Any law or regulation aimed at human activity must have an element of reasonableness. It must recognize that there are always competing motivations that dictate human behavior.
Most people drive to reach a destination. The purpose of that destination may be work, family responsibilities, maintenance tasks, socializing, or recreation.
In our society (as in most societies), the vast majority of the adult population consumes beverages containing alcohol. If this is at the destination end of their trip, they will inevitably be returning with some amount of alcohol in their systems. In modest amounts, this rarely causes a problem or safety risk to others. Most people recognize this and act accordingly, in a responsible manner.
A zero tolerance approach to drinking and driving will not work. Moreover, it will expose motorists to a rash of officially sanctioned abuses that will exceed any of those we currently endure.
That brings us back full circle to the establishment of a reasonable standard that can be recognized, understood, and complied with by reasonable people. The standard that meets that criteria is one based on discernable impairment.
Discernable impairment need not be BAC dependent. Different people experience different levels of impairment at the same BAC levels.
If a person’s driving indicates impairment (e.g., erratic maneuvers of speeds, or running into fixed objects) and they have alcohol in their systems, they should be a candidate for a DUI citation.
If a single standard BAC is to be established as the automatic threshold for a DUI citation, it should be high enough to reflect discernable impairment among the general population.
An appropriate and enforceable BAC of .12% would represent a reasonable standard.
Please note that we are not saying a .12% BAC is necessary for a DUI conviction. Rather, that for an automatic DUI conviction that does not involve or require discernable impairment the BAC must be at least .12%.
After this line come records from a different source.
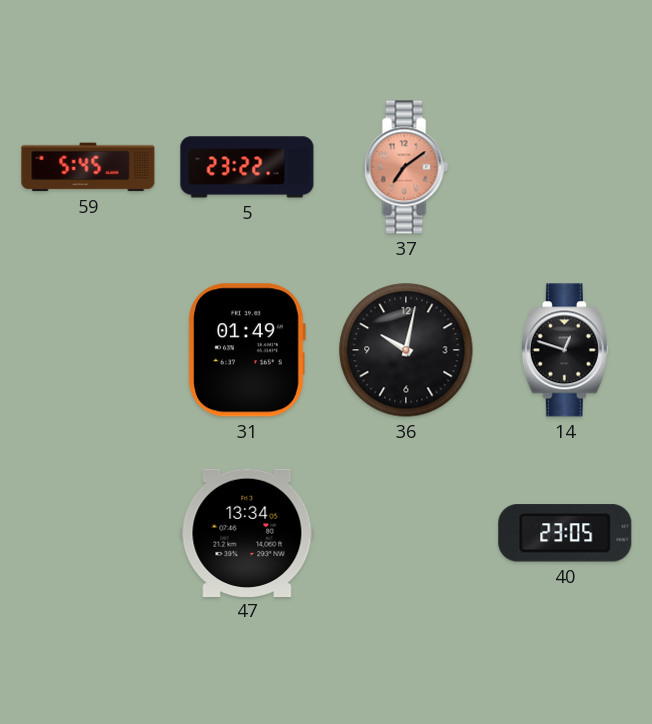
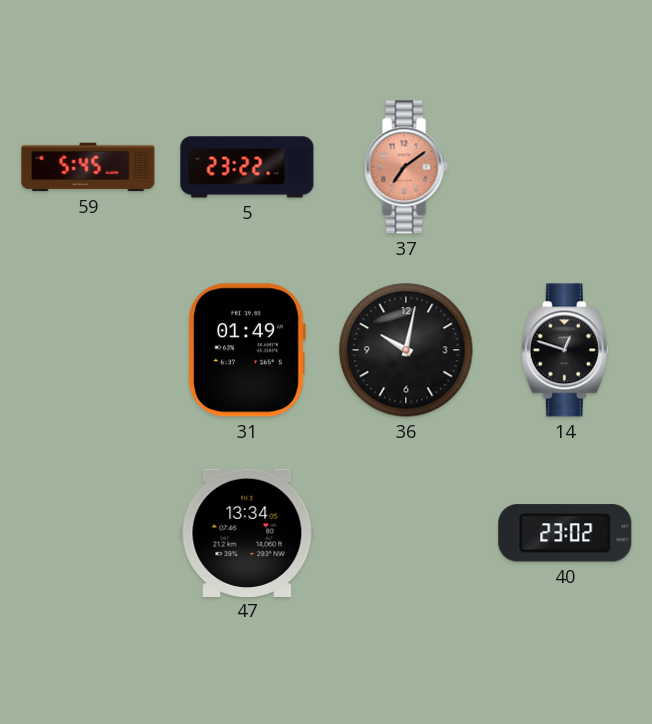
40: 23:05 -> 23:02
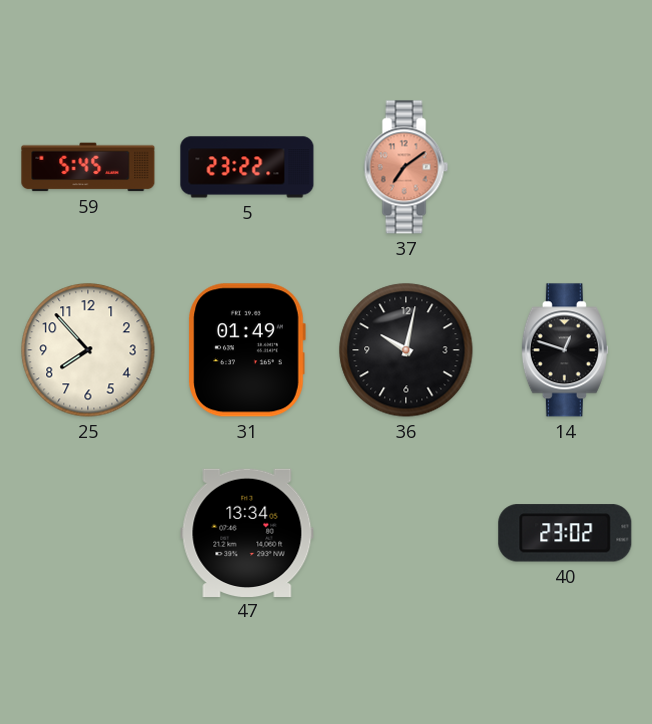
25: none -> 7:53
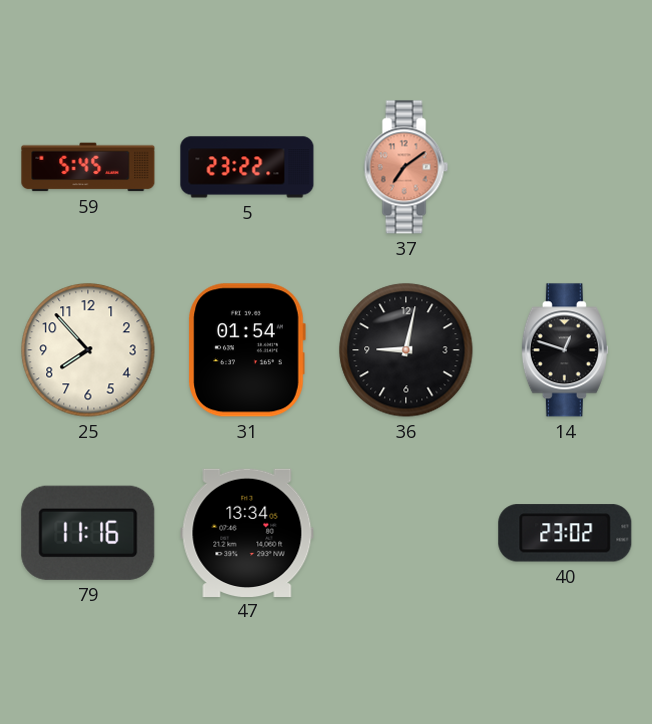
31: 01:49 -> 01:54
36: 10:02 -> 9:02
79: none -> 11:16
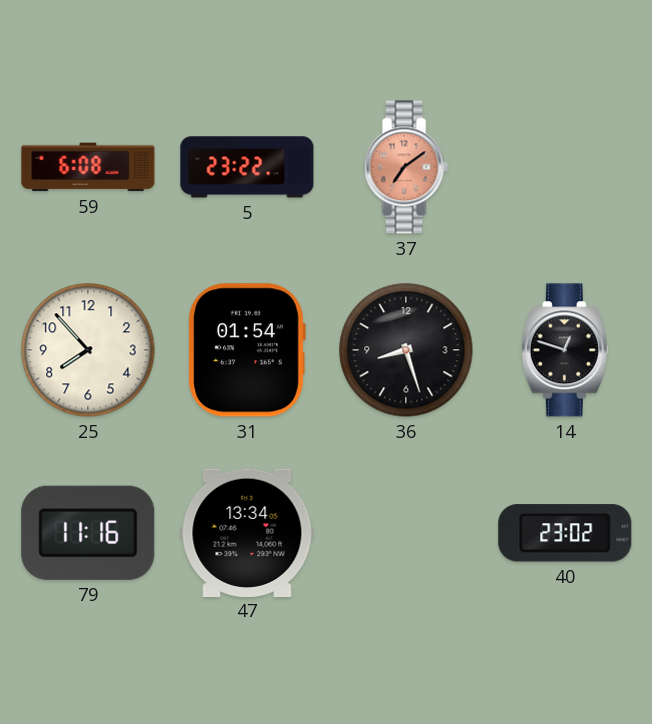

Given that the average DUI arrest involves a BAC of .15% to .17% (regardless of the legal BAC), a .12% BAC remains well below the typical level for DUI arrests. It is also a level of intoxication that most persons will recognize as representing a degree of impairment.
Penalties and punishment for DUI convictions should reflect the degree of intoxication and the severity of the circumstance. A person charged with having a .25% BAC should be assessed a greater penalty than someone charged with a .12% BAC.
Furthermore, if an intoxicated driver causes property damage or personal injury, the penalties should reflect those losses and be paid to the victims, not the state.
By targeting higher BAC operators and repeat offenders, the state can focus its enforcement and treatment efforts on truly dangerous drivers, the small percentage of true drunk drivers that menace our streets, roads, and highways.